SUMMARY
Research in the laboratory of David R. Deyle, M.D., focuses on developing gene and cell therapies for the treatment of genetic disorders by correcting and altering the genome in human stem cells. Dr. Deyle and his colleagues are working on improved methods for targeted genomic editing using viral vectors for the precise alteration of the human genome.
Dr. Deyle's research team studies the genetic modification of mesenchymal stem cells and induced pluripotent cells. The team also examines the molecular mechanisms that control stem cell differentiation for the regeneration of skeletal tissue. Additionally, the group develops oncolytic viral therapy using measles virus for the treatment of neurofibromatosis 1 tumors.
Focus areas
Genomic editing
Dr. Deyle's laboratory develops genomic editing technologies for the treatment of genetic disorders. These technologies include:
- Adeno-associated virus (AAV) gene targeting.
- Ttranscription activator-like effector nucleases (TALENS).
- Clustered regularly interspaced short palindromic repeats (CRISPR).
His team studies how these approaches may be used in tissue culture and in the human body to specifically modify the human genome in stem cells.
Gene and cell therapy to treat osteogenesis imperfecta
Brittle bone disease, also known as osteogenesis imperfecta, is a common inherited bone disorder that leads to fractures and other nonskeletal manifestations. Dr. Deyle's team develops new treatment strategies for osteogenesis imperfecta using induced pluripotent cells and gene therapy approaches.
In vivo modeling of genetic skeletal disease
Alterations in bone homeostasis can affect the integrity of bone and other tissues. Dr. Deyle's group has developed a mouse model that allows for the monitoring of stem cell fate in vivo and the effects of corrected stem cells on bone biology and other tissues.
Development of measles virus therapy to treat neurofibromatosis 1 tumors
Neurofibromatosis 1 is a genetic disorder that affects 1 in 3,000 people worldwide and leads to the development of nerve sheath tumors. Dr. Deyle's laboratory is testing a measles virus, MV-NIS, as a new therapeutic agent to treat tumors that arise in patients with neurofibromatosis 1.
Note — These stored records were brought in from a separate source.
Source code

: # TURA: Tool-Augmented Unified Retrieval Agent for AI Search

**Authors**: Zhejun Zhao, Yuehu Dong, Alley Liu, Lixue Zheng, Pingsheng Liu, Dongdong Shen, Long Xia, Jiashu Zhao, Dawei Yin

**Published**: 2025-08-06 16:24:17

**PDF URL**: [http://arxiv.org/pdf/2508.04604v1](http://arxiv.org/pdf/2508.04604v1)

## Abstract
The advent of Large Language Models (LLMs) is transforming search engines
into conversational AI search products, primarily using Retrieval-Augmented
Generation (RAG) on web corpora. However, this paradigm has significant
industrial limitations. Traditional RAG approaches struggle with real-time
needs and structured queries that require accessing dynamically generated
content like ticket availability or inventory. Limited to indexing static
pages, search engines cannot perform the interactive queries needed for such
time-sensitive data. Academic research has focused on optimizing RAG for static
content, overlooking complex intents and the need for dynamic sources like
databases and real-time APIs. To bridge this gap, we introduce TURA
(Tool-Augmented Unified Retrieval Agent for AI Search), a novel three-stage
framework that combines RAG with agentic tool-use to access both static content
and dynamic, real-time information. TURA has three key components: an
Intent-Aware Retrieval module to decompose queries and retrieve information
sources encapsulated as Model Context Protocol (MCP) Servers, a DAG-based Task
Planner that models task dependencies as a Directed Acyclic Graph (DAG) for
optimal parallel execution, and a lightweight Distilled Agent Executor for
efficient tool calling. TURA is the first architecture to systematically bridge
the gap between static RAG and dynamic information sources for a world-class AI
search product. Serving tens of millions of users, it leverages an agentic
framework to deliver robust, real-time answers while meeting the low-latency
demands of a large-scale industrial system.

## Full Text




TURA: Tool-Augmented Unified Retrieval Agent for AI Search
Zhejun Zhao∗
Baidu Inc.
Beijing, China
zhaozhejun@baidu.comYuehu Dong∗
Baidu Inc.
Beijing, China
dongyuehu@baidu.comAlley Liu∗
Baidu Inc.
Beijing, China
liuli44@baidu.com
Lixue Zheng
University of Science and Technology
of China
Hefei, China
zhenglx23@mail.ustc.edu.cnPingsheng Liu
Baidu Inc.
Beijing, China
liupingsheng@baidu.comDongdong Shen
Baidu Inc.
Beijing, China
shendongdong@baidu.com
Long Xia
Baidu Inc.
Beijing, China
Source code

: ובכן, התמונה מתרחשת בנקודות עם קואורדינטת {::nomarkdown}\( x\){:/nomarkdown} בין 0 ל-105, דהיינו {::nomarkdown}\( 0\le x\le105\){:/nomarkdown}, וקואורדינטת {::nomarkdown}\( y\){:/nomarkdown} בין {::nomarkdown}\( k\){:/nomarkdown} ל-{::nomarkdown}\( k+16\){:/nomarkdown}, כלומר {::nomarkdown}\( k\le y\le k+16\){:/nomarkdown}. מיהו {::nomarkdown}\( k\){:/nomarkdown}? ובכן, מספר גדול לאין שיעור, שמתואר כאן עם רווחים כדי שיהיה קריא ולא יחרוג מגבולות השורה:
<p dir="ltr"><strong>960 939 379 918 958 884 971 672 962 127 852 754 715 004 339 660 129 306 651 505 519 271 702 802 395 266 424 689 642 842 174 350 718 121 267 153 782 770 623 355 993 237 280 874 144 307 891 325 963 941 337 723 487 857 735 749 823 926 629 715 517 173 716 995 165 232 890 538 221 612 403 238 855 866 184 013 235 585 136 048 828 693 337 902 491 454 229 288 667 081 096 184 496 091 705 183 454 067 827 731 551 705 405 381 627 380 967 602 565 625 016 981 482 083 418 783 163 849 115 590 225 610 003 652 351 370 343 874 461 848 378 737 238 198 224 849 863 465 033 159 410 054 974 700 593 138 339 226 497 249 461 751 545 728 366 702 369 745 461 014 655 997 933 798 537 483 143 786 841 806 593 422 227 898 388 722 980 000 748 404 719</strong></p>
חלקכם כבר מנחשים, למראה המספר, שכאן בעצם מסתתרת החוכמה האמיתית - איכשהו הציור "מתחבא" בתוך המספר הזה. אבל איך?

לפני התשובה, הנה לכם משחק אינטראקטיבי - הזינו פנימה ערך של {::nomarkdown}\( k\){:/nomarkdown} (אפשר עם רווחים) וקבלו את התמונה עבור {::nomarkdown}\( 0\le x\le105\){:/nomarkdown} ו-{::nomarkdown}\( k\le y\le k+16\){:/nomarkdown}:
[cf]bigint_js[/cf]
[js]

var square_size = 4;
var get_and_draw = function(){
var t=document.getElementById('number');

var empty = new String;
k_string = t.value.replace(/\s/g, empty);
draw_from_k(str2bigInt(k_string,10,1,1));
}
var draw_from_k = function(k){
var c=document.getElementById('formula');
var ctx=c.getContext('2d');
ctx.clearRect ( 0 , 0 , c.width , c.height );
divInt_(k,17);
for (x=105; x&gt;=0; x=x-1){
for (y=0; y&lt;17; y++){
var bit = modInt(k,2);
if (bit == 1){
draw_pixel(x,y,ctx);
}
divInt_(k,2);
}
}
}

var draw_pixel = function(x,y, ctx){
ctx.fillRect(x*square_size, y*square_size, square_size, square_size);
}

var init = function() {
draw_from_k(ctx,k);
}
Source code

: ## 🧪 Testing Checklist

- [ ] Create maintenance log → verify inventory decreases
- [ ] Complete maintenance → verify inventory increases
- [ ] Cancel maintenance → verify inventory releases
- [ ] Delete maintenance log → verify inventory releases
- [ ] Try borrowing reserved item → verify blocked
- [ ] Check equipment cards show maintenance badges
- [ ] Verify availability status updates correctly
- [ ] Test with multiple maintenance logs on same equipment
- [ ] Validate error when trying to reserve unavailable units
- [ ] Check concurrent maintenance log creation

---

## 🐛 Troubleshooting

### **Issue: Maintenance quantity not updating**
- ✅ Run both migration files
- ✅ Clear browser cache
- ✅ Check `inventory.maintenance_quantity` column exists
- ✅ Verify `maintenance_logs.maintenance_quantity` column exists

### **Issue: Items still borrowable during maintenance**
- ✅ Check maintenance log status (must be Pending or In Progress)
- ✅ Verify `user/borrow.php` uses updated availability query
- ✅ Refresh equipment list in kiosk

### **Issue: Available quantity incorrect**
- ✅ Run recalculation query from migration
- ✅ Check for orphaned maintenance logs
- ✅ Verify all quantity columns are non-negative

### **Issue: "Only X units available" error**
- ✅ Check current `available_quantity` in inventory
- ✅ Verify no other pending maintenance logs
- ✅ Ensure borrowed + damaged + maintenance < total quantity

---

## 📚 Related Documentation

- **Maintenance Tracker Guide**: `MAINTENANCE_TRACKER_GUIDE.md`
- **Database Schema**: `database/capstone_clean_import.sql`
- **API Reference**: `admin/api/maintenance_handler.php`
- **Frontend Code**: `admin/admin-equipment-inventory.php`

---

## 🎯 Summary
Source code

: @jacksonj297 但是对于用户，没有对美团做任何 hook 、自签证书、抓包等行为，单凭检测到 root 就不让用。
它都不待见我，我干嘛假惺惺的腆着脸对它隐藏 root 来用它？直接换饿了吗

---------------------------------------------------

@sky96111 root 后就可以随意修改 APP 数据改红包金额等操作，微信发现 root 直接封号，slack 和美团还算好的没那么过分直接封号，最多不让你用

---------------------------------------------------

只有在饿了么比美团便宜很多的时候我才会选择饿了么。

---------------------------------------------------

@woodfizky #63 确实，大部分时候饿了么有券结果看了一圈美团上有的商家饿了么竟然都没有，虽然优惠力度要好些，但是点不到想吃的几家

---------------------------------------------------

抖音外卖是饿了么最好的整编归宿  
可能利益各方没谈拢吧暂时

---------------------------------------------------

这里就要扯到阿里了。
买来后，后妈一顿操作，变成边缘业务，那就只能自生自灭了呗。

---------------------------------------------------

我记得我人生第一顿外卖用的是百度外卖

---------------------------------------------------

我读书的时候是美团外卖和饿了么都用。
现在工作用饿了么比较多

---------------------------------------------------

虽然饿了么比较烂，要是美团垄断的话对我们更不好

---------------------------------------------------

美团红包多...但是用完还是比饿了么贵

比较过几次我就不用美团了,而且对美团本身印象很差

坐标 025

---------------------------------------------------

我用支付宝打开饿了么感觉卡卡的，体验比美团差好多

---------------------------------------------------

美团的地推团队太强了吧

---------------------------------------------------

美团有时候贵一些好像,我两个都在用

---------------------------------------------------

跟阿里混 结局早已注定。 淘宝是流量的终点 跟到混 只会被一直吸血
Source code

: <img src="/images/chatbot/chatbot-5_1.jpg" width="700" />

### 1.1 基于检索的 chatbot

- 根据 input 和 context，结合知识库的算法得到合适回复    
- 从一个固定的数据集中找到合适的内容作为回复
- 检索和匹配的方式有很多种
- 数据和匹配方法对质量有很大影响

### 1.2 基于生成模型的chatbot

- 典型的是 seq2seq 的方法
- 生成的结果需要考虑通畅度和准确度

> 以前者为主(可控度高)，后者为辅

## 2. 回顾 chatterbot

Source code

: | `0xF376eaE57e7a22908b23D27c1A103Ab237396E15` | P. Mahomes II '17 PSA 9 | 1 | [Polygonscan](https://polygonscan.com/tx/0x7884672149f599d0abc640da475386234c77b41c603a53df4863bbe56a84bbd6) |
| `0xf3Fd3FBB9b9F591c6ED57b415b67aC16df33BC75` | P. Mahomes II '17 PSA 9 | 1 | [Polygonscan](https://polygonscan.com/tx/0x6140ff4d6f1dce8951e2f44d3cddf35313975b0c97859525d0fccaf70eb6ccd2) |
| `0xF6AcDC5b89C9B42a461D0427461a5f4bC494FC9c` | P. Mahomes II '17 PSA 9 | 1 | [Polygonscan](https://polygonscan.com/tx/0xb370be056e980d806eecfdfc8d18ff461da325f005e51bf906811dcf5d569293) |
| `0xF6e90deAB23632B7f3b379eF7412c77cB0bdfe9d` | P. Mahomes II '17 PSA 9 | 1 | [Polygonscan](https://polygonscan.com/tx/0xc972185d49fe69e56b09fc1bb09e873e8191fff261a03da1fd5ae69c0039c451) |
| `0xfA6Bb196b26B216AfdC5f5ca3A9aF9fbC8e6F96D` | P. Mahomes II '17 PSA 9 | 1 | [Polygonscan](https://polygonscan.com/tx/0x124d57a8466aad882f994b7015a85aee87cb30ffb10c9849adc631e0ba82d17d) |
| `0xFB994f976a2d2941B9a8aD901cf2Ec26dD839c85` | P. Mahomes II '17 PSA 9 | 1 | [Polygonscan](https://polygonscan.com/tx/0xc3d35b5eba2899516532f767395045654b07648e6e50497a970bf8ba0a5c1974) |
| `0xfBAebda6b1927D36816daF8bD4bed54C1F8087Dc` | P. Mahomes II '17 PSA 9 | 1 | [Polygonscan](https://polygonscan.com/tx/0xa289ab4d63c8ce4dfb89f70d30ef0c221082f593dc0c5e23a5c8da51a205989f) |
Significance to patient care
Dr. Deyle's research goal is to develop new treatments for genetic disorders. Modified human stem cells may play an important role in therapies that help repair, replace or restore damaged tissues. This approach is known as regenerative medicine. What researchers learn from studying and treating genetic disorders also may help lead to treatments for more common diseases.
People with neurofibromatosis 1 have few options to treat their tumors. A new treatment that uses a measles virus to stop or shrink tumor growth provides more options for people with neurofibromatosis 1.
Professional highlights
- Grant award, for "Gene Therapy To Treat Neurofibromatosis Using a Foamy Viral Vector," Regenerative Medicine Minnesota, 2026.
- Grant award, for "Treating Osteogenesis Imperfecta by Inhibiting the Polycomb Repressive Complex 2," Regenerative Medicine Minnesota, 2020-2022.